Functional-Magnetic Resonance Imaging (fMRI) has transformed our understanding of brain function due to its ability to noninvasively tag ‘active’ brain regions. Nevertheless, until now fMRI only detected neural activity indirectly, by relying on slow hemodynamic couplings whose relationships with underlying neural activity were not fully known. DIRECT-fMRI aimed to develop and apply novel MR methodologies for directly mapping neural activity and gaining insights into its nature, without relying on hemodynamics or neurovascular couplings, thereby generating novel means for studying global circuitry in vivo.
The objectives of the project were to (1) develop novel means for mapping neural activity in the brain without relying on blood oxygenation level dynamics, which is the current state-of-the-art; and (2) to demonstrate the methods’ applicability in rodents behaving in the scanner, thus bridging Cognitive and Systems Neuroscience approaches.
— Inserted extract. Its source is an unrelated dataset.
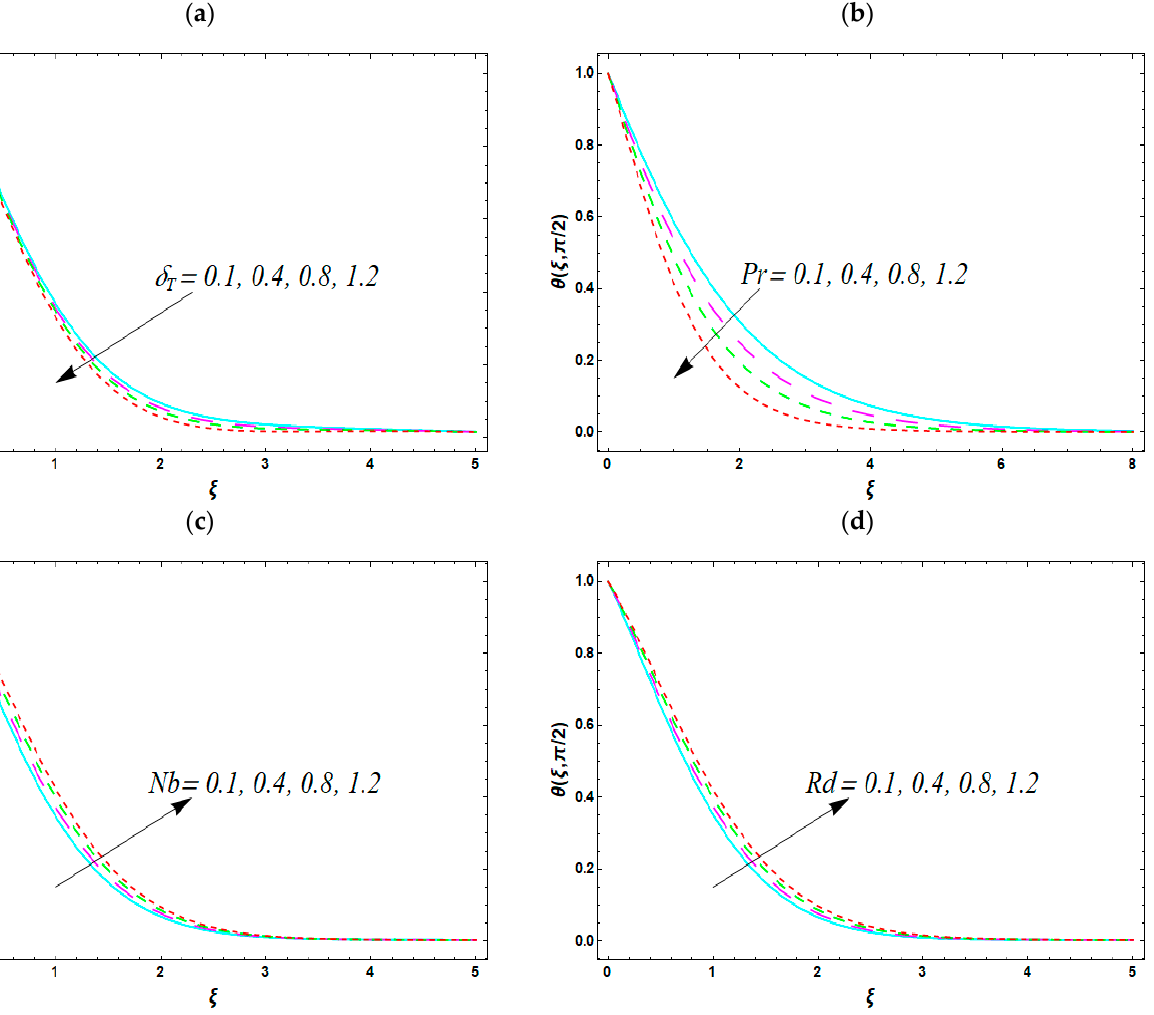
Figure 5. Temperature profiles for various values of ( a ) δ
Along this project, we were able to establish the “µFMRI” methodology, as foretold, using diffusion weighted signals and, through orthogonal validation (such as optical microscopy in living brain slices), to show that it arises from swelling of cells and not only from vascular responses. We successfully established functional magnetic resonance spectroscopy in mice and tested the method in-vivo, to probe the dynamics of the neurotransmitters involved. Finally we managed to apply these methods to awake-behaving mice and, in the latest phase and continuation of the project, we used them to interrogate the visual system modulations upon restricted sensorial input. As unforeseen side projects, we have also developed deeper understanding of the diffusion weighted MR signals in tissues, and successfully applied some of these novel concepts to study stroke; we are currently applying them to Alzheimer and Parkison’s animal models in subsequent projects.
DIRECT-fMRI will thus benefit society by providing means for detecting and understanding neural activity in subjects with disrupted vasculature; in addition, it provides crucial basic knowledge on the neurophysiology of brain activity, and the development of rodent behavior in the magnet is revolutionary in terms of understanding the neural correlates of behavior.